**Problem requirements:** An exact reproduction of the lines from the one with "hfov_deg: 3.2" to the end of the data below is required. No other lines may be included.

**Data:**

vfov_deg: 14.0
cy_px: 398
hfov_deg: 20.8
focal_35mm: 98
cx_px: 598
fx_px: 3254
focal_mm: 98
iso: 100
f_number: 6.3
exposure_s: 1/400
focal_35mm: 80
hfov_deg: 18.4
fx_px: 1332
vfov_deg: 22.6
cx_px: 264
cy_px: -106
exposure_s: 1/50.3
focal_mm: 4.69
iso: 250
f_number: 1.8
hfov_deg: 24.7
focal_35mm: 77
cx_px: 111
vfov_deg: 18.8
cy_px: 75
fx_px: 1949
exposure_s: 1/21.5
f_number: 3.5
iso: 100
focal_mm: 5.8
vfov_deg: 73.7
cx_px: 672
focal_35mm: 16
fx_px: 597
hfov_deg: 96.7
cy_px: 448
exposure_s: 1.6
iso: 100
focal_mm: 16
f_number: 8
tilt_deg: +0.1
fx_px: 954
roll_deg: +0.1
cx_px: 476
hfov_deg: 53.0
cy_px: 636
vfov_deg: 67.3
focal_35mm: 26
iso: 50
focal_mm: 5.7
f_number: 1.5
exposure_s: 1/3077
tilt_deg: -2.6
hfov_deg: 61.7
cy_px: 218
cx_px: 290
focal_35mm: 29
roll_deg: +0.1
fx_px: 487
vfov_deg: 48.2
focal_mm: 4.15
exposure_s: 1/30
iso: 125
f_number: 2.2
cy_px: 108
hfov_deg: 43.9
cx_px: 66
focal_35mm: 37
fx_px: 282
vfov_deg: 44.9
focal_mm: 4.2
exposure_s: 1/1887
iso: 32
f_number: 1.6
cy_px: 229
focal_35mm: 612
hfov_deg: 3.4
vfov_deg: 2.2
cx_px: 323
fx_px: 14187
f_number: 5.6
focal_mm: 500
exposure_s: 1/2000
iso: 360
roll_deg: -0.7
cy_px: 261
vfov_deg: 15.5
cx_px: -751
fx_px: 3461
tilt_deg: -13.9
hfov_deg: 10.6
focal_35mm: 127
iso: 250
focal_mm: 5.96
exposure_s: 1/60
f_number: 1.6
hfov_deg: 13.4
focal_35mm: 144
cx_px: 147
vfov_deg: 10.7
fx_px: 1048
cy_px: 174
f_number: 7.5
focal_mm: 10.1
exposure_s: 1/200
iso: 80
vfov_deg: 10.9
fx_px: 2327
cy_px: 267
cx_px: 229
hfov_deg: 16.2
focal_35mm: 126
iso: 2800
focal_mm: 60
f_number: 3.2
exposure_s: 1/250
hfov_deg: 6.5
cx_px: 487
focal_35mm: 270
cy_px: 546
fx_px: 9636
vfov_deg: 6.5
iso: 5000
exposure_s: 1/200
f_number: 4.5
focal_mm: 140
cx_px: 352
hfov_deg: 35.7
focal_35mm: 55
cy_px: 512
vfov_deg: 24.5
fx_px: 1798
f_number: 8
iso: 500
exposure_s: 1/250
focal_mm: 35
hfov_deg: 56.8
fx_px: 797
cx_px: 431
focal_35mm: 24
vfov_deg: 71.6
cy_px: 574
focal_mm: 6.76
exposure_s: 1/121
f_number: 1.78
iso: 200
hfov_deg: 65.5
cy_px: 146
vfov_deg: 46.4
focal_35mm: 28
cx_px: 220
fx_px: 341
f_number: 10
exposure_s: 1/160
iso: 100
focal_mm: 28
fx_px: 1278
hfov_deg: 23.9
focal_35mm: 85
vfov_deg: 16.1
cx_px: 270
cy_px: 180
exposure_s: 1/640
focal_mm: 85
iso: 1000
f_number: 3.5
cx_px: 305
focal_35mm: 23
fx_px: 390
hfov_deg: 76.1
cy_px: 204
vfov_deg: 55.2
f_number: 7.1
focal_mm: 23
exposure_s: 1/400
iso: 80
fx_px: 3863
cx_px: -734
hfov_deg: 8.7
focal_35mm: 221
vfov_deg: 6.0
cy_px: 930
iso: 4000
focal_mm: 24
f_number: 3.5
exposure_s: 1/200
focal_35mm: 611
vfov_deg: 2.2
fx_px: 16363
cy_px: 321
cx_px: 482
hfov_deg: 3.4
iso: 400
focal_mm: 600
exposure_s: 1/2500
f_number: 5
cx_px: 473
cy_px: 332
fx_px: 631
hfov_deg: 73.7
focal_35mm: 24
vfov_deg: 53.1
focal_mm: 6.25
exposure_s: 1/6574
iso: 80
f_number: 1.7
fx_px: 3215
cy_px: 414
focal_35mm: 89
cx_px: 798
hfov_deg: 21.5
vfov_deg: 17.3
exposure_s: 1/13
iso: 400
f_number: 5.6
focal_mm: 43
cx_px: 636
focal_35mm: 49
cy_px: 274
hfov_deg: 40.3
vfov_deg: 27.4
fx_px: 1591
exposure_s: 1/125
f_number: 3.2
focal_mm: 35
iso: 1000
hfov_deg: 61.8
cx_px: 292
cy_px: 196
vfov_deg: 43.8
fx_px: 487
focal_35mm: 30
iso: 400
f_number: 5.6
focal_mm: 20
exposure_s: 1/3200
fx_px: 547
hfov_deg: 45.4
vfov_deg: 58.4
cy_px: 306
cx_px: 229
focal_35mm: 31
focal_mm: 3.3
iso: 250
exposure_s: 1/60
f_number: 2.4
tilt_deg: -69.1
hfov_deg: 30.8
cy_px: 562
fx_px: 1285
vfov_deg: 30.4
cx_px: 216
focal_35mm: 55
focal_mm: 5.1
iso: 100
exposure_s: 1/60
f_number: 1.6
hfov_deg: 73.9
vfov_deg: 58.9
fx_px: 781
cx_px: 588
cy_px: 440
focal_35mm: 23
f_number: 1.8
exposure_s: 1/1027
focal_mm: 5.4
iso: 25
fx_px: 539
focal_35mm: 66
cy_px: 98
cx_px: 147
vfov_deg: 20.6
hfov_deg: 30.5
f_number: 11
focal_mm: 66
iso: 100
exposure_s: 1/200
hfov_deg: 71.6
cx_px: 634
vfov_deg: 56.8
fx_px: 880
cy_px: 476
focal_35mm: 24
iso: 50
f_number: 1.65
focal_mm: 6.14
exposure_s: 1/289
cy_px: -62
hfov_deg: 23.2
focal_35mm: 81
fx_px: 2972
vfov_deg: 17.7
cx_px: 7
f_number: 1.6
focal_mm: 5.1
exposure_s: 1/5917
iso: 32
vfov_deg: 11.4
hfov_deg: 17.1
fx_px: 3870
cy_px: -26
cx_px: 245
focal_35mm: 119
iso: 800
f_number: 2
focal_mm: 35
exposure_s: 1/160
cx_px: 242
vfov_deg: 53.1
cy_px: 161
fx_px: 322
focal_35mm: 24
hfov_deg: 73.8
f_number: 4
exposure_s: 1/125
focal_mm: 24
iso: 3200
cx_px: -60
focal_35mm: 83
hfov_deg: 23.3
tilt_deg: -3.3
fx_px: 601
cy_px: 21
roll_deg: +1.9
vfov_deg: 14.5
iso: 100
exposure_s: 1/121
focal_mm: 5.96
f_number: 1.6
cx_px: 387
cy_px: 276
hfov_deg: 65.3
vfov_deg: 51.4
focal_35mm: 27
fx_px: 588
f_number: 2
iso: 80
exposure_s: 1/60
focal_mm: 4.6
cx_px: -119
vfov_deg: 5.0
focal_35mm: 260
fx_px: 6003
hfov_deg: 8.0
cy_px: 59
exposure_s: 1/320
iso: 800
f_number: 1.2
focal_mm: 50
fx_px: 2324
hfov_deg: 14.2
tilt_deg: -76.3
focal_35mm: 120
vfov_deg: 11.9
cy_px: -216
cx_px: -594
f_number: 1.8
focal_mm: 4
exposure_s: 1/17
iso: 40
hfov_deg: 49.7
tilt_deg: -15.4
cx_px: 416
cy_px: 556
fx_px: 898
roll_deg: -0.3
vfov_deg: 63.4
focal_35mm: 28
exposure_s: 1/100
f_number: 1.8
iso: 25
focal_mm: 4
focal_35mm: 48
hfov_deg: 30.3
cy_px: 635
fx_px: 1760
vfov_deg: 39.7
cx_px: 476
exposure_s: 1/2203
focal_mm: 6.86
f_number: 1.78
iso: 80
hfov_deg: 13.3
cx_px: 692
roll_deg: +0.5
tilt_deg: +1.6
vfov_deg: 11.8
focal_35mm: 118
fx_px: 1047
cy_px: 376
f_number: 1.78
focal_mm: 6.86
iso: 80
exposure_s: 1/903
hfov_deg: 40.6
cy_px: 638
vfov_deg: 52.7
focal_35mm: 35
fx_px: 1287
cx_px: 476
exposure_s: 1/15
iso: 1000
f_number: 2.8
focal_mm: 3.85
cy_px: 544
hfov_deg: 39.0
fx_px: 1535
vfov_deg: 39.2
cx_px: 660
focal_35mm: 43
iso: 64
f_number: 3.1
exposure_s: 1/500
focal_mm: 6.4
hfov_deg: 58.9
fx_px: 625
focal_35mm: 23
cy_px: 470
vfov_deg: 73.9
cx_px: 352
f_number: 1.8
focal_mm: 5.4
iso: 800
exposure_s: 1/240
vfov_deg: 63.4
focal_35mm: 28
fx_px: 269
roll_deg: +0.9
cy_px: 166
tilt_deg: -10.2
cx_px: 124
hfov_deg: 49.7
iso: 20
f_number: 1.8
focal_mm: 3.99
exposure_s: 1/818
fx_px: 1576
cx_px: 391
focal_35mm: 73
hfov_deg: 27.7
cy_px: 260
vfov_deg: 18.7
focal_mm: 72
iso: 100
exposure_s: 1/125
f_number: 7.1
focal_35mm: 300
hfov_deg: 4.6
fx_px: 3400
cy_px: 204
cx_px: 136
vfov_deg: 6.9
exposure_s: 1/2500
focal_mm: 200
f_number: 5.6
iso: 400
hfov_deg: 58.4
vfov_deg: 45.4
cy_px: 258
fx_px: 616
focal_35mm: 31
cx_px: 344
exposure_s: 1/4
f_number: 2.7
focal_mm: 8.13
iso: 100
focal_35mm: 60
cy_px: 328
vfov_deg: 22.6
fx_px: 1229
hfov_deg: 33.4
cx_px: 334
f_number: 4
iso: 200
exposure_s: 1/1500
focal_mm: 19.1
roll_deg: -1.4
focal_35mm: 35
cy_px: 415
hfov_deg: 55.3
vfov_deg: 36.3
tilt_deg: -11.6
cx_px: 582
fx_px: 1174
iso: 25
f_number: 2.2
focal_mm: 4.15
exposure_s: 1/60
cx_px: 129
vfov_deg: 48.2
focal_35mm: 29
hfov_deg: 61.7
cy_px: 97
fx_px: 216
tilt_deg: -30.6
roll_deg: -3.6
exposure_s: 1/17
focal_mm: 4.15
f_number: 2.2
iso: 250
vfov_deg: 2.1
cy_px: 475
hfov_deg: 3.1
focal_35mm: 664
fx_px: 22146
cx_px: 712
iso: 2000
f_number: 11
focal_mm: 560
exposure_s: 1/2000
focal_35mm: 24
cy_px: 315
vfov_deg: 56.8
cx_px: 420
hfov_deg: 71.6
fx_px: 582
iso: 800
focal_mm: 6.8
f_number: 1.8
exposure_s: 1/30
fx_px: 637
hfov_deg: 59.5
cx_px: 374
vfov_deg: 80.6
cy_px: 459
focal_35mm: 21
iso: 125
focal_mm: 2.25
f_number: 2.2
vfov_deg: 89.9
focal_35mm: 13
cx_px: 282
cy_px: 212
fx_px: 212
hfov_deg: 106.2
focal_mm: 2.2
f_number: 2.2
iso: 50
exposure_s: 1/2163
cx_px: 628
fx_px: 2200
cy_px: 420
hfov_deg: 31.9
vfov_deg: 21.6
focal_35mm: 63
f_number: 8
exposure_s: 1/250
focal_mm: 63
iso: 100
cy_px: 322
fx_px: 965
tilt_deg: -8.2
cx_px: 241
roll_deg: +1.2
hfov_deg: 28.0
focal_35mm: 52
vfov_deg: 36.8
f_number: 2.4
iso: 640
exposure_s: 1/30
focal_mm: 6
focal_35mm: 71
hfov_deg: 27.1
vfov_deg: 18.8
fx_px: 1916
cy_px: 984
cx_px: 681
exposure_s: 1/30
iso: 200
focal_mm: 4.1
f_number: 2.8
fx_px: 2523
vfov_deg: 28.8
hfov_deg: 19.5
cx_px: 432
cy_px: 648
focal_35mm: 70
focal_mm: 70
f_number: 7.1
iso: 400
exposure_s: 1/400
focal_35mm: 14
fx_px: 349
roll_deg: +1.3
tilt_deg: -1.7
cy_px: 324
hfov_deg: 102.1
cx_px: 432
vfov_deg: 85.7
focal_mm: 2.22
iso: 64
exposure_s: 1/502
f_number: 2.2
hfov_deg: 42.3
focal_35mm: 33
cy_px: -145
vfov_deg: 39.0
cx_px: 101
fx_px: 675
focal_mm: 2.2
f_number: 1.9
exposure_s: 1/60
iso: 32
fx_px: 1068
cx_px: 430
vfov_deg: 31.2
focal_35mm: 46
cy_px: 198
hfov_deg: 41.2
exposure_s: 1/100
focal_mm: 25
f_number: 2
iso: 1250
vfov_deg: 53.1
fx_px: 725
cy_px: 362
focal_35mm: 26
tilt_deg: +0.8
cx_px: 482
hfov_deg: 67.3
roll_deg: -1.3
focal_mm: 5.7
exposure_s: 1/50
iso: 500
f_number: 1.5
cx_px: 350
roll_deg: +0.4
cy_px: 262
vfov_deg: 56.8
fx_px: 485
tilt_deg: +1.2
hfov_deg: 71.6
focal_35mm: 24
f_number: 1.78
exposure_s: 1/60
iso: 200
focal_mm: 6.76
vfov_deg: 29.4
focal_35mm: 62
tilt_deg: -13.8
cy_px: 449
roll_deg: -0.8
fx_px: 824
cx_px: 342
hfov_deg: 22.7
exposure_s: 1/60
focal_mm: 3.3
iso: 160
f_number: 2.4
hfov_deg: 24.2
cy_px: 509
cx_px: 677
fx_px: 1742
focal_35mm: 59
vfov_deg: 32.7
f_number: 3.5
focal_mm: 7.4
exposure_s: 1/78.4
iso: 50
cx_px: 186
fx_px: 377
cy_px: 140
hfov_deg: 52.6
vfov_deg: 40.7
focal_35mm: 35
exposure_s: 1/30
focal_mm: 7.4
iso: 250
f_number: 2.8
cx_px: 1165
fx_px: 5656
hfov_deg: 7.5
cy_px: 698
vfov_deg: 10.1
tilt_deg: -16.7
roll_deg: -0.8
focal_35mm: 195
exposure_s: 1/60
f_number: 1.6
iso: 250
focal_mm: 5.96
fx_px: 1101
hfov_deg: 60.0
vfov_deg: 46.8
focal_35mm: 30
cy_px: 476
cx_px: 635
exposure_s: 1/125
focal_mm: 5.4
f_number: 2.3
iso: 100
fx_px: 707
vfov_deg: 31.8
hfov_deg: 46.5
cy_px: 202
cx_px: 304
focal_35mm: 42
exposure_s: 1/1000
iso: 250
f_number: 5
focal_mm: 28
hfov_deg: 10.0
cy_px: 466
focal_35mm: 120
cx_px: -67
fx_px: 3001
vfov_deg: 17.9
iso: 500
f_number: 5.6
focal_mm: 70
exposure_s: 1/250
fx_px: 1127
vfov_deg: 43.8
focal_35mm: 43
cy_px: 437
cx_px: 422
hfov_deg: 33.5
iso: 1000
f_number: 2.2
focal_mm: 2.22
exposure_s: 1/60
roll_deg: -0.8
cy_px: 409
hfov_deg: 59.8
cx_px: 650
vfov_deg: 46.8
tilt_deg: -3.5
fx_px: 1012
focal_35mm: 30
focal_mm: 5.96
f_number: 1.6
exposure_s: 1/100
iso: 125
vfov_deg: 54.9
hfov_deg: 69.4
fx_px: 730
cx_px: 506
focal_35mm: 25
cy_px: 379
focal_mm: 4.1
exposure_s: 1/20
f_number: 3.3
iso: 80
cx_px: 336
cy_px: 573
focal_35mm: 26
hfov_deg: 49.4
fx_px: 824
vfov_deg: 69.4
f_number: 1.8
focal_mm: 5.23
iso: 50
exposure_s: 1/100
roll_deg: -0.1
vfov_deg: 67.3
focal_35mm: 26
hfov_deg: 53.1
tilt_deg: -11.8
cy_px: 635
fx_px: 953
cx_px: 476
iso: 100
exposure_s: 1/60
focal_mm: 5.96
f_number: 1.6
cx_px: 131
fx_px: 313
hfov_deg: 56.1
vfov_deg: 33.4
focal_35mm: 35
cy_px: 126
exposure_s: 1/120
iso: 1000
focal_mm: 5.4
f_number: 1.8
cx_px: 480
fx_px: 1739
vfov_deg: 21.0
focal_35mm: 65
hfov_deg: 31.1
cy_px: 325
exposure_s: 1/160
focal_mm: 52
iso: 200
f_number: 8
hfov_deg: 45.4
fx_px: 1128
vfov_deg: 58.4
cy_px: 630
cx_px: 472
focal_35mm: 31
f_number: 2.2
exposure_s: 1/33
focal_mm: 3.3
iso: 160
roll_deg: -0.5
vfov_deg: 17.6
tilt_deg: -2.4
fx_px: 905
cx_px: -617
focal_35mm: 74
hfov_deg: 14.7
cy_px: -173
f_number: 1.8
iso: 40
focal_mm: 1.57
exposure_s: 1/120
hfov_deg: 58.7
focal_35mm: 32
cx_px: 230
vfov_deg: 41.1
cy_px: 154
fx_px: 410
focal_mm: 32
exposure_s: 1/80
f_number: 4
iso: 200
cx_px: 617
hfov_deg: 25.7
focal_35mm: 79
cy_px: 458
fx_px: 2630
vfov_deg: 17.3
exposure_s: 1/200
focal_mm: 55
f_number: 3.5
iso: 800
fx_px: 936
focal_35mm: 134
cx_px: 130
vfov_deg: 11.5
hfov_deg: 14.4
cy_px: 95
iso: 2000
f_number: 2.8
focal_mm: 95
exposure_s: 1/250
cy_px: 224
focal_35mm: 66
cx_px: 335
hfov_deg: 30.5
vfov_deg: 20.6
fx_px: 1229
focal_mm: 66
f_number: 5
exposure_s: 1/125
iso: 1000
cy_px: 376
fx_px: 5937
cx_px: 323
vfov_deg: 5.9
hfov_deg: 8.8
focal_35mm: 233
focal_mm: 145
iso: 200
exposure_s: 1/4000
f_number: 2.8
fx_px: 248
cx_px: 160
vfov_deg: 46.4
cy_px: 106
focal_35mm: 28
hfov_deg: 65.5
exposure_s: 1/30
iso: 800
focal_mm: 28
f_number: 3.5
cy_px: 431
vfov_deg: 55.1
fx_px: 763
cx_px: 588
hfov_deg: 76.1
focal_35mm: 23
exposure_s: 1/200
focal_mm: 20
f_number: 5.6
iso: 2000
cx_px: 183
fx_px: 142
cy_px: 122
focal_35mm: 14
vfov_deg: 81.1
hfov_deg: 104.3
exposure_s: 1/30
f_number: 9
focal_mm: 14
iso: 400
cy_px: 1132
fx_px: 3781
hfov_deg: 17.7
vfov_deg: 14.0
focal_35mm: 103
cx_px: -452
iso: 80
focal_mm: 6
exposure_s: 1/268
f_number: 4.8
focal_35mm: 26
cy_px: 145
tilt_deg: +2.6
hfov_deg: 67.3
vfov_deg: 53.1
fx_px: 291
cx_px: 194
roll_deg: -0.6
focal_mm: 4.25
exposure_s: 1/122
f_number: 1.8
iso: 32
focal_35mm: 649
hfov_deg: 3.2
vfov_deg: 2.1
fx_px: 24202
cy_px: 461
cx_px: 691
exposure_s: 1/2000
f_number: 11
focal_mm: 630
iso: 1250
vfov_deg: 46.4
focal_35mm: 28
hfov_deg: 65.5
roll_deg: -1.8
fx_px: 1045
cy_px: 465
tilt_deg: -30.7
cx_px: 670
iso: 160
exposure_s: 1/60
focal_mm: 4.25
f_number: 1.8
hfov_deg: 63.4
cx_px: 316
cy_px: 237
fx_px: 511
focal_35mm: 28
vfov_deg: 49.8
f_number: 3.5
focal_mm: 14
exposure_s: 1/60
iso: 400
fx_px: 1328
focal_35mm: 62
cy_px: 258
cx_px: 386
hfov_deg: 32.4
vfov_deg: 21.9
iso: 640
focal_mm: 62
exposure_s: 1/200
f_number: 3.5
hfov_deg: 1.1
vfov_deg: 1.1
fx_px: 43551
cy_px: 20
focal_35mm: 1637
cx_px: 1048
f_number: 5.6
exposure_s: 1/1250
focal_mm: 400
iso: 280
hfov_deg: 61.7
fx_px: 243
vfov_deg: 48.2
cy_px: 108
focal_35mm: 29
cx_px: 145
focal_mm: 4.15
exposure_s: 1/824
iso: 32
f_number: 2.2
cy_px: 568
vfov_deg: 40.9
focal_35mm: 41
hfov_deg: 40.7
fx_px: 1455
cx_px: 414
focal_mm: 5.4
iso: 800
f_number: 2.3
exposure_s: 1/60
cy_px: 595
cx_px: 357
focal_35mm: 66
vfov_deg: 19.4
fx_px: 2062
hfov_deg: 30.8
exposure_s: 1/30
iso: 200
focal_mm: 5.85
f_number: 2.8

**Solved problem:**
hfov_deg: 3.2
vfov_deg: 2.1
fx_px: 24202
cy_px: 461
cx_px: 691
exposure_s: 1/2000
f_number: 11
focal_mm: 630
iso: 1250
vfov_deg: 46.4
focal_35mm: 28
hfov_deg: 65.5
roll_deg: -1.8
fx_px: 1045
cy_px: 465
tilt_deg: -30.7
cx_px: 670
iso: 160
exposure_s: 1/60
focal_mm: 4.25
f_number: 1.8
hfov_deg: 63.4
cx_px: 316
cy_px: 237
fx_px: 511
focal_35mm: 28
vfov_deg: 49.8
f_number: 3.5
focal_mm: 14
exposure_s: 1/60
iso: 400
fx_px: 1328
focal_35mm: 62
cy_px: 258
cx_px: 386
hfov_deg: 32.4
vfov_deg: 21.9
iso: 640
focal_mm: 62
exposure_s: 1/200
f_number: 3.5
hfov_deg: 1.1
vfov_deg: 1.1
fx_px: 43551
cy_px: 20
focal_35mm: 1637
cx_px: 1048
f_number: 5.6
exposure_s: 1/1250
focal_mm: 400
iso: 280
hfov_deg: 61.7
fx_px: 243
vfov_deg: 48.2
cy_px: 108
focal_35mm: 29
cx_px: 145
focal_mm: 4.15
exposure_s: 1/824
iso: 32
f_number: 2.2
cy_px: 568
vfov_deg: 40.9
focal_35mm: 41
hfov_deg: 40.7
fx_px: 1455
cx_px: 414
focal_mm: 5.4
iso: 800
f_number: 2.3
exposure_s: 1/60
cy_px: 595
cx_px: 357
focal_35mm: 66
vfov_deg: 19.4
fx_px: 2062
hfov_deg: 30.8
exposure_s: 1/30
iso: 200
focal_mm: 5.85
f_number: 2.8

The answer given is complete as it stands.